Н-да, ситуация получилась не очень… Уже светало. Вот-вот пойдут на озеро рыбаки, а здесь такие разборки! Век-то какой!? Век, когда и иные мужики стали охочими до сплетен, а от сплетен и до клеветы недалеко – понесут сороки на хвосте. А здесь то уж общество нормальных русских мужиков уже дачниками разбавлено. А средь городских то всякой твари по паре. Особое удовольствие недомужчинкам, каковые и строя воинского не знали, и казарменной жизни не изведали, и погон не носили – то есть мужское качество своё не доказали, прицепляться к какому-то мало-мальски известному человеку – не просто к обывателю, никого не волнующему, а, скажем, художнику, артисту, писателю или поэту. Вот тогда они, говоря языком нынешних уничтожителей изящной словесности, и ловят особый кайф.

Мне бы, конечно, не очень хотелось в этаком вот положении, как говорится на нынешнем жаргоне, «быть застуканным» каким-то «народным мстителем», и я отошёл от лодки.

Наконец, Надежда вернулась в более адекватном состоянии и тихо сказала мне:

– Действительно лучше её сейчас не трогать. Попробую успокоить.

Я надеялся, что Надежда объяснит случившееся. Хватит совести. Но не тут -то было. Света села за руль моторки, а Надежда попытался заняться движком.

Я понял, что она плохо соображает, что делает и решил сам разобраться с поломкой. Надежда не возражала. Перебралась в лодку и устроилась на карме, положив рядом рюкзак и опершись на него, словно опасаясь, что его кто-то отнимет.

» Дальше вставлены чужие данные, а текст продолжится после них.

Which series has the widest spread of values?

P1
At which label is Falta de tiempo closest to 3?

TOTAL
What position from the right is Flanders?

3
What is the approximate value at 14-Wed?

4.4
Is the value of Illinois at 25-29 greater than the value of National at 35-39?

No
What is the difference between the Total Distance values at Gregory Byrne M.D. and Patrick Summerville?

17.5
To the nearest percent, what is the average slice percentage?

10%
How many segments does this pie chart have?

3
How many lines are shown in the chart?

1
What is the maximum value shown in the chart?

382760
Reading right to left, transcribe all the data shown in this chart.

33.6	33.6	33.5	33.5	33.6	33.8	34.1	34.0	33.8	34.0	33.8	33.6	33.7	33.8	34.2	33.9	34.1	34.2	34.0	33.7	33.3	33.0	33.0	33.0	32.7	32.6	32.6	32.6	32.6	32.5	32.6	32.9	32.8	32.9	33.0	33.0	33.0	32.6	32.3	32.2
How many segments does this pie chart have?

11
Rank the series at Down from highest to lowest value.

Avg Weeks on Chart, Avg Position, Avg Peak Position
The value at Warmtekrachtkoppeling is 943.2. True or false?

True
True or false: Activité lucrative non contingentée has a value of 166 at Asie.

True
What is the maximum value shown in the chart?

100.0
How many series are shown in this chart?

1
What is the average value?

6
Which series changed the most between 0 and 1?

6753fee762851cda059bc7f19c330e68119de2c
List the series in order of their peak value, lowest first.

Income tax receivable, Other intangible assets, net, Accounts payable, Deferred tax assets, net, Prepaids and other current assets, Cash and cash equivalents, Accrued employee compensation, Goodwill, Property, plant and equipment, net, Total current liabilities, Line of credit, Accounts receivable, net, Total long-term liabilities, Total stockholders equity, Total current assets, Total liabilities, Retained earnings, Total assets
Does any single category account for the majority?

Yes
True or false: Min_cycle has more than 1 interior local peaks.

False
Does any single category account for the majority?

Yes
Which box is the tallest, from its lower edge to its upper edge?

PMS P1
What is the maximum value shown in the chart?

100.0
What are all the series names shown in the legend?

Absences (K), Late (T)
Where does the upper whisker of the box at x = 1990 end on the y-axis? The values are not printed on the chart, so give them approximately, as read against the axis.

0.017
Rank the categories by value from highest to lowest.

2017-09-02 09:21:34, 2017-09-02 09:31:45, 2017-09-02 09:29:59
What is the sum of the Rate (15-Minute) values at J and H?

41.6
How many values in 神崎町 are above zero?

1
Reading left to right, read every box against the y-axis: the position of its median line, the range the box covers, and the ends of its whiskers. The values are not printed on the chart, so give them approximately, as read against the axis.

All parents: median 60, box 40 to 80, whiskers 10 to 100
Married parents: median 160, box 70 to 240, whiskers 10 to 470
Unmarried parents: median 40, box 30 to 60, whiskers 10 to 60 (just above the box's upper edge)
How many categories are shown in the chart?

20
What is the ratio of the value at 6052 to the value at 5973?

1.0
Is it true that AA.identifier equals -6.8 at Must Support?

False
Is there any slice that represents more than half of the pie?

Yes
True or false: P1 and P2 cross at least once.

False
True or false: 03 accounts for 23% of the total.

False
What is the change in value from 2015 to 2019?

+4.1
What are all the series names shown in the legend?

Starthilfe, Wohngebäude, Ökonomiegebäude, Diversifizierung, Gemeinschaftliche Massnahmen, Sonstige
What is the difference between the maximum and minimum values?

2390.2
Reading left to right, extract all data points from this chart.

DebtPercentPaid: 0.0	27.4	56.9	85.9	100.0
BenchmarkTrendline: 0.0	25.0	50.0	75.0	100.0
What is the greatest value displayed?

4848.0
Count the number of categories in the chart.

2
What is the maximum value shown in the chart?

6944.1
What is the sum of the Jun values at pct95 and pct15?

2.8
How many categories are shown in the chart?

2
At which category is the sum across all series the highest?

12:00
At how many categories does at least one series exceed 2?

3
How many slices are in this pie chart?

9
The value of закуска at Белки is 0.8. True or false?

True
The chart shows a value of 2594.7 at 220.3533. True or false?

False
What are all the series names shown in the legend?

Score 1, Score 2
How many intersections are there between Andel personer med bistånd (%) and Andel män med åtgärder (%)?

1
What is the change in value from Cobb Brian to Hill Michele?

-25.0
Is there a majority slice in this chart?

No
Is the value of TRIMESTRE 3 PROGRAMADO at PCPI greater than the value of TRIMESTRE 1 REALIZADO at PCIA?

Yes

Я поправил то, что посчитал нужным поправить, и сказал Свете, подчёркнуто назвав её на «вы», хотя мы как-то незаметно перешли уже с ней на «ты»:

– Заводите!

Движок затарахтел, и Света так резко рванула с места лодку, что меня обдало брызгами и я едва удержался на ногах. Поднялся бурун воды от винта, разбежались косячки волн от носа, и моторка стала быстро удаляться от берега, так быстро, что волосы Светланы стали именно волнистыми как под ветром ложь.

– Девчонки, где вас искать? В какой деревеньке? – крикнул я, спохватившись.

Но мне никто не ответил.

Я стоял на причале, пока моторка не скрылась из глаз. Потом медленно пошёл к дому. Светлело, именно уже светлело, а не светало, довольно быстро. Вот уже первые лучи солнца скользнули по зеркальной глади озера. Оно было спокойно, словно и не врезались в него всего несколько часов назад огненные кинжалы, словно не пенили воду мощные струи дождя, словно не раскалывалось небо от грозовых разрядов.

Я поднялся на второй этаж, вошёл в комнату, ещё помнившую присутствие Светы. Упал на её кровать и зарыл глаза, вдыхая ещё не выветрившийся аромат, показавшийся мне волшебным. Вдруг, почувствовал, как что-то укололо бок. Это была красивая заколка, так здорово гармонировавшая с её прекрасными волосами. Была эта заколка яркой, замысловатой, но наверняка бутафорской. Не стала бы Света брать с собой что-то действительно дорогостоящее в путь через озеро.